# Qere and Ketiv Investigation

26th January 2017

While examining perfective verbs with pronomial suffixes in Accordance's ETCBC module I noticed that the qere carry full morphological tagging while the ketiv do not. This notebook is to conduct the same investigation against the etcbc data directly via TF.

In [5]:
%load_ext autoreload
%autoreload 2

In [6]:
import sys, collections
from tf.fabric import Fabric
TF = Fabric(modules=['hebrew/etcbc4c'])

This is Text-Fabric 2.2.0
Api reference : https://github.com/ETCBC/text-fabric/wiki/Api
Tutorial      : https://github.com/ETCBC/text-fabric/blob/master/docs/tutorial.ipynb
Data sources  : https://github.com/ETCBC/text-fabric-data
Data docs     : https://etcbc.github.io/text-fabric-data
Shebanq docs  : https://shebanq.ancient-data.org/text
Slack team    : https://shebanq.slack.com/signup
Questions? Ask shebanq@ancient-data.org for an invite to Slack
108 features found and 0 ignored


Now load the lex and qere features.

In [40]:
api = TF.load('''g_lex_utf8 qere_utf8 g_word_utf8
                 gn nu ps qere_trailer_utf8''')
api.makeAvailableIn(globals())

  0.00s loading features ...
   |     0.00s Feature overview: 102 nodes; 5 edges; 1 configs; 7 computeds
  0.10s All features loaded/computed - for details use loadLog()

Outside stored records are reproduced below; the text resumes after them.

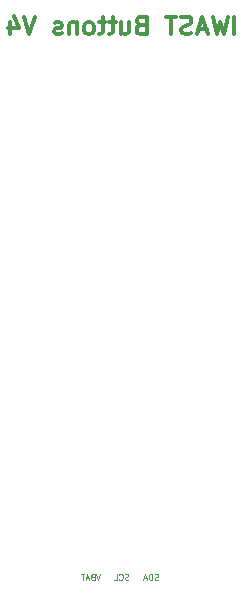
<source format=gbo>
G04 #@! TF.GenerationSoftware,KiCad,Pcbnew,(5.1.9)-1*
G04 #@! TF.CreationDate,2021-07-28T09:13:25+02:00*
G04 #@! TF.ProjectId,STEM,5354454d-2e6b-4696-9361-645f70636258,A*
G04 #@! TF.SameCoordinates,Original*
G04 #@! TF.FileFunction,Legend,Bot*
G04 #@! TF.FilePolarity,Positive*
%FSLAX46Y46*%
G04 Gerber Fmt 4.6, Leading zero omitted, Abs format (unit mm)*
G04 Created by KiCad (PCBNEW (5.1.9)-1) date 2021-07-28 09:13:25*
%MOMM*%
%LPD*%
G01*
G04 APERTURE LIST*
%ADD10C,0.300000*%
%ADD11C,0.125000*%
G04 APERTURE END LIST*
D10*
X132090714Y-90213571D02*
X132090714Y-88713571D01*
X131519285Y-88713571D02*
X131162142Y-90213571D01*
X130876428Y-89142142D01*
X130590714Y-90213571D01*
X130233571Y-88713571D01*
X129733571Y-89785000D02*
X129019285Y-89785000D01*
X129876428Y-90213571D02*
X129376428Y-88713571D01*
X128876428Y-90213571D01*
X128447857Y-90142142D02*
X128233571Y-90213571D01*
X127876428Y-90213571D01*
X127733571Y-90142142D01*
X127662142Y-90070714D01*
X127590714Y-89927857D01*
X127590714Y-89785000D01*
X127662142Y-89642142D01*
X127733571Y-89570714D01*
X127876428Y-89499285D01*
X128162142Y-89427857D01*
X128305000Y-89356428D01*
X128376428Y-89285000D01*
X128447857Y-89142142D01*
X128447857Y-88999285D01*
X128376428Y-88856428D01*
X128305000Y-88785000D01*
X128162142Y-88713571D01*
X127805000Y-88713571D01*
X127590714Y-88785000D01*
X127162142Y-88713571D02*
X126305000Y-88713571D01*
X126733571Y-90213571D02*
X126733571Y-88713571D01*
X124162142Y-89427857D02*
X123947857Y-89499285D01*
X123876428Y-89570714D01*
X123805000Y-89713571D01*
X123805000Y-89927857D01*
X123876428Y-90070714D01*
X123947857Y-90142142D01*
X124090714Y-90213571D01*
X124662142Y-90213571D01*
X124662142Y-88713571D01*
X124162142Y-88713571D01*
X124019285Y-88785000D01*
X123947857Y-88856428D01*
X123876428Y-88999285D01*
X123876428Y-89142142D01*
X123947857Y-89285000D01*
X124019285Y-89356428D01*
X124162142Y-89427857D01*
X124662142Y-89427857D01*
X122519285Y-89213571D02*
X122519285Y-90213571D01*
X123162142Y-89213571D02*
X123162142Y-89999285D01*
X123090714Y-90142142D01*
X122947857Y-90213571D01*
X122733571Y-90213571D01*
X122590714Y-90142142D01*
X122519285Y-90070714D01*
X122019285Y-89213571D02*
X121447857Y-89213571D01*
X121805000Y-88713571D02*
X121805000Y-89999285D01*
X121733571Y-90142142D01*
X121590714Y-90213571D01*
X121447857Y-90213571D01*
X121162142Y-89213571D02*
X120590714Y-89213571D01*
X120947857Y-88713571D02*
X120947857Y-89999285D01*
X120876428Y-90142142D01*
X120733571Y-90213571D01*
X120590714Y-90213571D01*
X119876428Y-90213571D02*
X120019285Y-90142142D01*
X120090714Y-90070714D01*
X120162142Y-89927857D01*
X120162142Y-89499285D01*
X120090714Y-89356428D01*
X120019285Y-89285000D01*
X119876428Y-89213571D01*
X119662142Y-89213571D01*
X119519285Y-89285000D01*
X119447857Y-89356428D01*
X119376428Y-89499285D01*
X119376428Y-89927857D01*
X119447857Y-90070714D01*
X119519285Y-90142142D01*
X119662142Y-90213571D01*
X119876428Y-90213571D01*
X118733571Y-89213571D02*
X118733571Y-90213571D01*
X118733571Y-89356428D02*
X118662142Y-89285000D01*
X118519285Y-89213571D01*
X118305000Y-89213571D01*
X118162142Y-89285000D01*
X118090714Y-89427857D01*
X118090714Y-90213571D01*
X117447857Y-90142142D02*
X117305000Y-90213571D01*
X117019285Y-90213571D01*
X116876428Y-90142142D01*
X116805000Y-89999285D01*
X116805000Y-89927857D01*
X116876428Y-89785000D01*
X117019285Y-89713571D01*
X117233571Y-89713571D01*
X117376428Y-89642142D01*
X117447857Y-89499285D01*
X117447857Y-89427857D01*
X117376428Y-89285000D01*
X117233571Y-89213571D01*
X117019285Y-89213571D01*
X116876428Y-89285000D01*
X115233571Y-88713571D02*
X114733571Y-90213571D01*
X114233571Y-88713571D01*
X113090714Y-89213571D02*
X113090714Y-90213571D01*
X113447857Y-88642142D02*
X113805000Y-89713571D01*
X112876428Y-89713571D01*
D11*
X120741428Y-135914190D02*
X120574761Y-136414190D01*
X120408095Y-135914190D01*
X120074761Y-136152285D02*
X120003333Y-136176095D01*
X119979523Y-136199904D01*
X119955714Y-136247523D01*
X119955714Y-136318952D01*
X119979523Y-136366571D01*
X120003333Y-136390380D01*
X120050952Y-136414190D01*
X120241428Y-136414190D01*
X120241428Y-135914190D01*
X120074761Y-135914190D01*
X120027142Y-135938000D01*
X120003333Y-135961809D01*
X119979523Y-136009428D01*
X119979523Y-136057047D01*
X120003333Y-136104666D01*
X120027142Y-136128476D01*
X120074761Y-136152285D01*
X120241428Y-136152285D01*
X119765238Y-136271333D02*
X119527142Y-136271333D01*
X119812857Y-136414190D02*
X119646190Y-135914190D01*
X119479523Y-136414190D01*
X119384285Y-135914190D02*
X119098571Y-135914190D01*
X119241428Y-136414190D02*
X119241428Y-135914190D01*
X125627142Y-136400380D02*
X125555714Y-136424190D01*
X125436666Y-136424190D01*
X125389047Y-136400380D01*
X125365238Y-136376571D01*
X125341428Y-136328952D01*
X125341428Y-136281333D01*
X125365238Y-136233714D01*
X125389047Y-136209904D01*
X125436666Y-136186095D01*
X125531904Y-136162285D01*
X125579523Y-136138476D01*
X125603333Y-136114666D01*
X125627142Y-136067047D01*
X125627142Y-136019428D01*
X125603333Y-135971809D01*
X125579523Y-135948000D01*
X125531904Y-135924190D01*
X125412857Y-135924190D01*
X125341428Y-135948000D01*
X125127142Y-136424190D02*
X125127142Y-135924190D01*
X125008095Y-135924190D01*
X124936666Y-135948000D01*
X124889047Y-135995619D01*
X124865238Y-136043238D01*
X124841428Y-136138476D01*
X124841428Y-136209904D01*
X124865238Y-136305142D01*
X124889047Y-136352761D01*
X124936666Y-136400380D01*
X125008095Y-136424190D01*
X125127142Y-136424190D01*
X124650952Y-136281333D02*
X124412857Y-136281333D01*
X124698571Y-136424190D02*
X124531904Y-135924190D01*
X124365238Y-136424190D01*
X123115238Y-136380380D02*
X123043809Y-136404190D01*
X122924761Y-136404190D01*
X122877142Y-136380380D01*
X122853333Y-136356571D01*
X122829523Y-136308952D01*
X122829523Y-136261333D01*
X122853333Y-136213714D01*
X122877142Y-136189904D01*
X122924761Y-136166095D01*
X123020000Y-136142285D01*
X123067619Y-136118476D01*
X123091428Y-136094666D01*
X123115238Y-136047047D01*
X123115238Y-135999428D01*
X123091428Y-135951809D01*
X123067619Y-135928000D01*
X123020000Y-135904190D01*
X122900952Y-135904190D01*
X122829523Y-135928000D01*
X122329523Y-136356571D02*
X122353333Y-136380380D01*
X122424761Y-136404190D01*
X122472380Y-136404190D01*
X122543809Y-136380380D01*
X122591428Y-136332761D01*
X122615238Y-136285142D01*
X122639047Y-136189904D01*
X122639047Y-136118476D01*
X122615238Y-136023238D01*
X122591428Y-135975619D01*
X122543809Y-135928000D01*
X122472380Y-135904190D01*
X122424761Y-135904190D01*
X122353333Y-135928000D01*
X122329523Y-135951809D01*
X121877142Y-136404190D02*
X122115238Y-136404190D01*
X122115238Y-135904190D01*
M02*

</source>
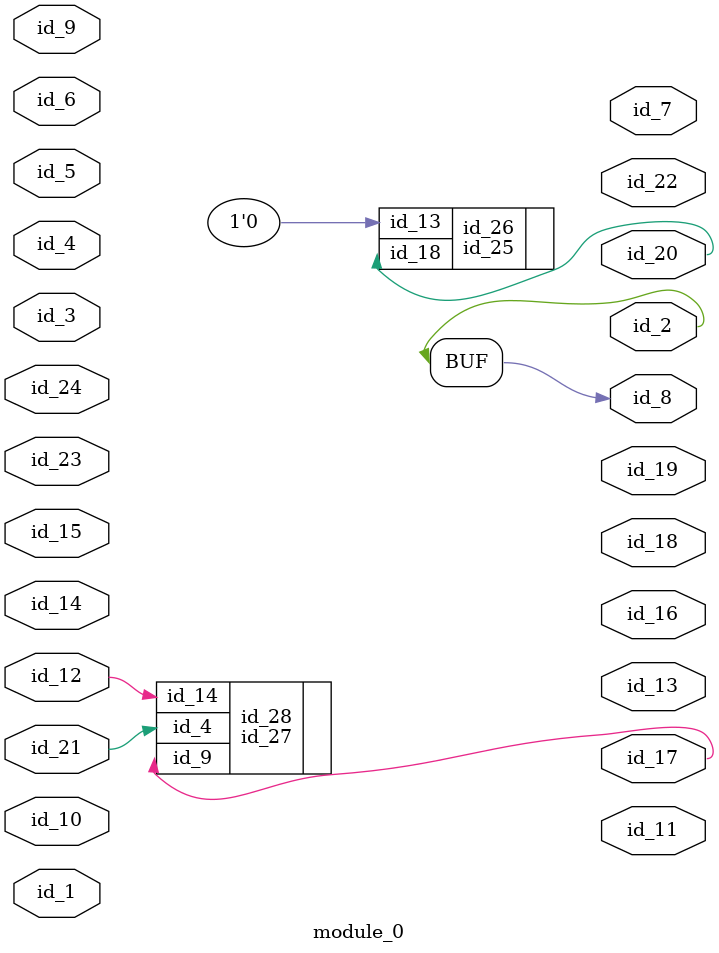
<source format=v>
module module_0 (
    id_1,
    id_2,
    id_3,
    id_4,
    id_5,
    id_6,
    id_7,
    id_8,
    id_9,
    id_10,
    id_11,
    id_12,
    id_13,
    id_14,
    id_15,
    id_16,
    id_17,
    id_18,
    id_19,
    id_20,
    id_21,
    id_22,
    id_23,
    id_24
);
  input id_24;
  input id_23;
  output id_22;
  input id_21;
  output id_20;
  output id_19;
  output id_18;
  output id_17;
  output id_16;
  input id_15;
  input id_14;
  output id_13;
  input id_12;
  output id_11;
  input id_10;
  input id_9;
  output id_8;
  output id_7;
  input id_6;
  input id_5;
  input id_4;
  input id_3;
  output id_2;
  input id_1;
  id_25 id_26 (
      .id_18(id_20),
      .id_13(1'b0)
  );
  assign id_2 = id_8;
  id_27 id_28 (
      .id_9 (id_17),
      .id_14(id_12),
      .id_4 (id_21)
  );
endmodule

</source>
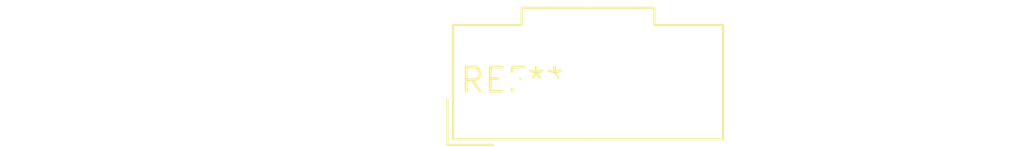
<source format=kicad_pcb>
(kicad_pcb (version 20240108) (generator pcbnew)

  (general
    (thickness 1.6)
  )

  (paper "A4")
  (layers
    (0 "F.Cu" signal)
    (31 "B.Cu" signal)
    (32 "B.Adhes" user "B.Adhesive")
    (33 "F.Adhes" user "F.Adhesive")
    (34 "B.Paste" user)
    (35 "F.Paste" user)
    (36 "B.SilkS" user "B.Silkscreen")
    (37 "F.SilkS" user "F.Silkscreen")
    (38 "B.Mask" user)
    (39 "F.Mask" user)
    (40 "Dwgs.User" user "User.Drawings")
    (41 "Cmts.User" user "User.Comments")
    (42 "Eco1.User" user "User.Eco1")
    (43 "Eco2.User" user "User.Eco2")
    (44 "Edge.Cuts" user)
    (45 "Margin" user)
    (46 "B.CrtYd" user "B.Courtyard")
    (47 "F.CrtYd" user "F.Courtyard")
    (48 "B.Fab" user)
    (49 "F.Fab" user)
    (50 "User.1" user)
    (51 "User.2" user)
    (52 "User.3" user)
    (53 "User.4" user)
    (54 "User.5" user)
    (55 "User.6" user)
    (56 "User.7" user)
    (57 "User.8" user)
    (58 "User.9" user)
  )

  (setup
    (pad_to_mask_clearance 0)
    (pcbplotparams
      (layerselection 0x00010fc_ffffffff)
      (plot_on_all_layers_selection 0x0000000_00000000)
      (disableapertmacros false)
      (usegerberextensions false)
      (usegerberattributes false)
      (usegerberadvancedattributes false)
      (creategerberjobfile false)
      (dashed_line_dash_ratio 12.000000)
      (dashed_line_gap_ratio 3.000000)
      (svgprecision 4)
      (plotframeref false)
      (viasonmask false)
      (mode 1)
      (useauxorigin false)
      (hpglpennumber 1)
      (hpglpenspeed 20)
      (hpglpendiameter 15.000000)
      (dxfpolygonmode false)
      (dxfimperialunits false)
      (dxfusepcbnewfont false)
      (psnegative false)
      (psa4output false)
      (plotreference false)
      (plotvalue false)
      (plotinvisibletext false)
      (sketchpadsonfab false)
      (subtractmaskfromsilk false)
      (outputformat 1)
      (mirror false)
      (drillshape 1)
      (scaleselection 1)
      (outputdirectory "")
    )
  )

  (net 0 "")

  (footprint "Molex_MicroClasp_55932-0510_1x05_P2.00mm_Vertical" (layer "F.Cu") (at 0 0))

)

</source>
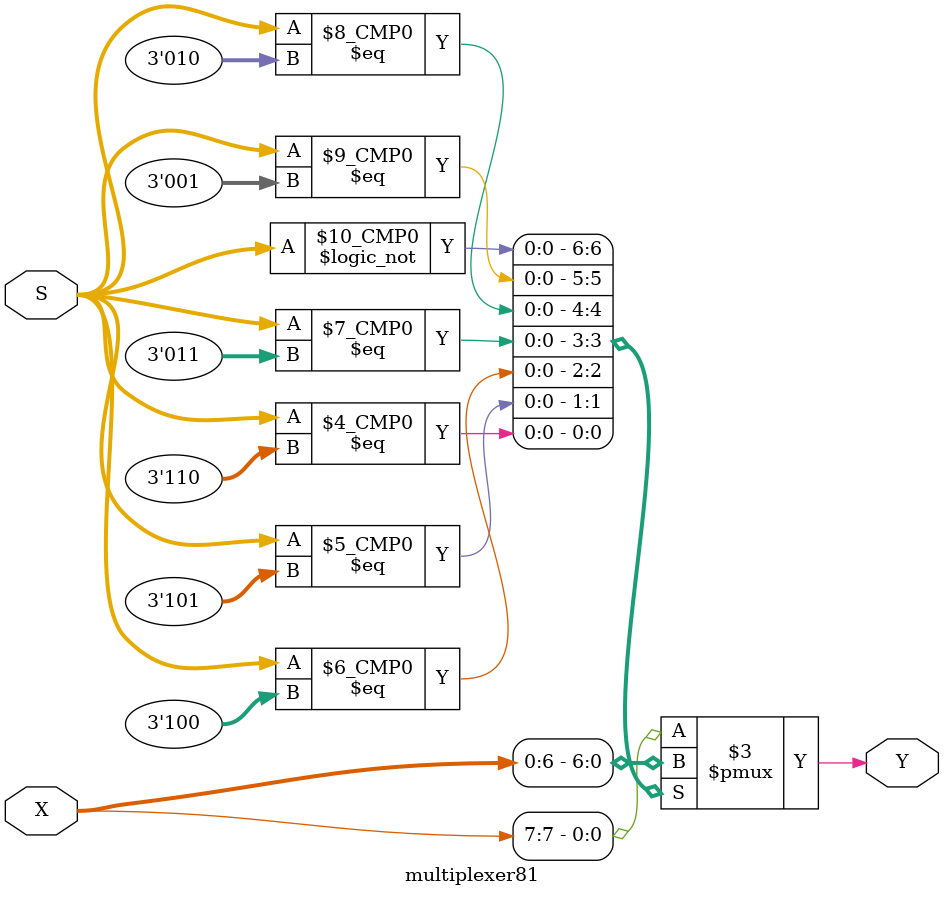
<source format=v>
`timescale 1ns / 1ns
module multiplexer81(
	output reg Y,
	input [0:7] X,
	input [2:0] S
);

always @(*) begin
	case(S)
		3'b000: Y <= X[0];
		3'b001: Y <= X[1];
		3'b010: Y <= X[2];
		3'b011: Y <= X[3];
		3'b100: Y <= X[4];
		3'b101: Y <= X[5];
		3'b110: Y <= X[6];

		default: Y <= X[7];
	endcase
end

endmodule
</source>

Find the first 20 words and make sure their g_lex_utf8 are pointed.

In [18]:
indent(reset=True)
i = 0
ms = 8
for n in range(1, ms):
    print('Word {} lex {}'.format(F.g_lex_utf8.v(n), F.g_word_utf8.v(n)))

Word בְּ lex בְּ
Word רֵאשִׁית lex רֵאשִׁ֖ית
Word בָּרָא lex בָּרָ֣א
Word אֱלֹה lex אֱלֹהִ֑ים
Word אֵת lex אֵ֥ת
Word הַ lex הַ
Word שָּׁמַי lex שָּׁמַ֖יִם


## Finding qere and ketiv
This shows that while the qere are pointed the ketiv are not. Regarding why the Accordance module only shows morphology on the qere I do not know but I imagine it is just how they set the data up in their module. In any case below is a bit of code that dumps all ketiv and qere and basic morphology.

In [45]:
indent(reset=True)

def get_morph(n):
    return (F.gn.v(n) + ' ' + F.nu.v(n) + ' ' + F.ps.v(n))
    
fmt = "{:10s}\t{:20s}\t{:20s}"
i = 0
ms = F.otype.maxSlot
print(fmt.format('Ketiv', 'Qere', 'Morphology'))
for n in range(1, ms):
    qere = F.qere_utf8.v(n)
    if qere is not None:
        ketiv = F.g_word_utf8.v(n)
        print(fmt.format(ketiv, qere, get_morph(n)))
        i += 1
info('Done and found {} qere'.format(i))


Ketiv     	Qere                	Morphology          
הוצא      	הַיְצֵ֣א            	m sg p2             
אהלה      	אָהֳלֹֽו            	m sg NA             
אהלה      	אָהֳלֹ֑ו            	m sg NA             
אהלה      	אָֽהֳלֹו֙           	m sg NA             
צביים     	צְבֹויִ֔ם           	unknown sg NA       
צביים     	צְבֹויִ֔ם           	unknown sg NA       
ו         	וַ                  	NA NA NA            
יישׂם     	יּוּשַׂ֤ם            	m sg p3             
גיים      	גֹויִם֙             	m pl NA             
צידה      	צָֽיִד              	m sg NA             
ו         	וְ                  	NA NA NA            
ישׁתחו    	יִֽשְׁתַּחֲו֤וּ      	m pl p3             
ב         	בָּ֣א               	m sg p3             
גד        	גָ֑ד                	m sg NA             
צוארו     	צַוָּארָ֖יו         	m pl NA             
אהלה      	אָֽהֳלֹ֔ו           	m sg NA             
יעישׁ     	יְע֥וּשׁ             	m sg NA             
יעישׁ     	יְע֥וּשׁ             	m sg NA